Commerzbank says copper and base metals retreated, as China’s demand influence wanes and Shanghai speculation increases

    by VT Markets
    /
    Feb 11, 2026

    Copper and other base metals have eased from recent highs, following a recent run-up. The London Metal Exchange index was near 5,400, almost 4% below its record high at the end of January.

    Trading may slow ahead of the Chinese New Year, when stock exchanges close from next Monday. A Mysteel survey found some copper firms in southern China halted production at the end of January and do not plan to restart until March.

    China’s share of global metal demand growth has declined versus pre-pandemic years. Bloomberg Intelligence estimates China accounted for about 60% of the increase in metal demand from 2020 to 2025, compared with 137% from 2008 to 2020.

    Copper on the Shanghai Futures Exchange rose to a record above RMB 100,000 per ton in late January, equal to more than USD 15,000 per ton. This move also supported higher prices on the London Metal Exchange.

    The rally coincided with a sharp rise in open contracts for copper futures and options in Shanghai, reaching a multi-year high. Over the past 10 days, open interest has fallen back to around last year’s average.

    Since the end of January, Shanghai copper has dropped 4.5%, which has also weighed on London copper. The article notes it was produced with an AI tool and reviewed by an editor.

    As of today, February 10, 2026, we are seeing copper prices pulling back from their recent highs, which is a pattern traders should watch closely. LME copper is currently trading near $9,800 per tonne after peaking above $10,200 in late January, creating uncertainty in the market. This hesitation is occurring just before the Chinese New Year holiday period begins, which typically slows trading activity.

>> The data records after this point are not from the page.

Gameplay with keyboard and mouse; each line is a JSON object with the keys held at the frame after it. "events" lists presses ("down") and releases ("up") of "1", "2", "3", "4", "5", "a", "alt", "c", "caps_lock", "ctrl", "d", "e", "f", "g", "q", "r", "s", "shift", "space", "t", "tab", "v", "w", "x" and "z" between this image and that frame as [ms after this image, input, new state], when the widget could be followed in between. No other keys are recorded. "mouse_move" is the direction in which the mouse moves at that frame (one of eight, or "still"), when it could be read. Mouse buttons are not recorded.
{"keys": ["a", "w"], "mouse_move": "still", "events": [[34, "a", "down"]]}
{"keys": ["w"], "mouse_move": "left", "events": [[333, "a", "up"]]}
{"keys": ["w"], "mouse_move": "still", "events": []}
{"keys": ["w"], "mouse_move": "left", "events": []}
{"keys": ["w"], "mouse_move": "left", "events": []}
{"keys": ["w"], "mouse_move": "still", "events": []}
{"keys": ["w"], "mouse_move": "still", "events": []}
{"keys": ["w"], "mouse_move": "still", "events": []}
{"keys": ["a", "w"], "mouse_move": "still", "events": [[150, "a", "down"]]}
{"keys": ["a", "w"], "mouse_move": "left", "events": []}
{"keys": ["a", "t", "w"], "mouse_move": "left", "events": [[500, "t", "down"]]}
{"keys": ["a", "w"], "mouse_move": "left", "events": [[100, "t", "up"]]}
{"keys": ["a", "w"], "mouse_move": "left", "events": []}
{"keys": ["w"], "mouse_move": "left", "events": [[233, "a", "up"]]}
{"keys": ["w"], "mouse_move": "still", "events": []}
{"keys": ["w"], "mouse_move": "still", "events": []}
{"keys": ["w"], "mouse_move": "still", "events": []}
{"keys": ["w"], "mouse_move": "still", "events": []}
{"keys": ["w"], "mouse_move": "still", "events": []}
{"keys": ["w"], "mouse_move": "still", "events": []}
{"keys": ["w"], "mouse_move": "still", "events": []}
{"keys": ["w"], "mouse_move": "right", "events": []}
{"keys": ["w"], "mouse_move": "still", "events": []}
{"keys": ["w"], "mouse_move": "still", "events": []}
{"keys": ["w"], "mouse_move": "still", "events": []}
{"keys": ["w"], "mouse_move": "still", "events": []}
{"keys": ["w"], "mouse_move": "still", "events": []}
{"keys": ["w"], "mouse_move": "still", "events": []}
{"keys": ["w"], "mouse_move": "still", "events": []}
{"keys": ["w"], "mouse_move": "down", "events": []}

    We remember a similar situation in early 2025, when a speculative rally on the Shanghai exchange drove copper to record prices before a swift collapse. That price action was fueled by a rapid increase in open futures contracts which then quickly vanished. The subsequent price correction serves as a clear warning against chasing rallies that are not supported by fundamental demand.

    This year, while open interest in Shanghai has increased, it has not reached the extreme levels seen in early 2025, suggesting the market is more cautious. Traders should view any sharp price increases with skepticism and monitor open interest figures daily. A sudden drop in open contracts could signal that a price decline is imminent, just as it did last year.

    The broader economic picture also calls for a defensive posture, as China’s ability to drive global metal demand growth has weakened. The official NBS Manufacturing PMI for January 2026 registered at 49.8, indicating a slight contraction and confirming that China’s economy is not providing the same powerful tailwind it did in the decade after 2008. We can no longer assume strong Chinese buying will support prices indefinitely.

    Given the risk of a price correction similar to last year’s, derivative traders should consider buying put options to hedge downside risk. Establishing bear put spreads could also be an effective strategy to profit from a potential decline while limiting the upfront cost. These positions offer protection if the current market softness accelerates in the coming weeks.

    We are also seeing rising global inventories, with LME-registered copper stocks increasing to 115,000 tonnes, suggesting supply is outpacing immediate demand. This makes selling call options against long positions a viable strategy to generate income in what could become a sideways or falling market. This approach is suitable for those who believe any further price gains will be limited.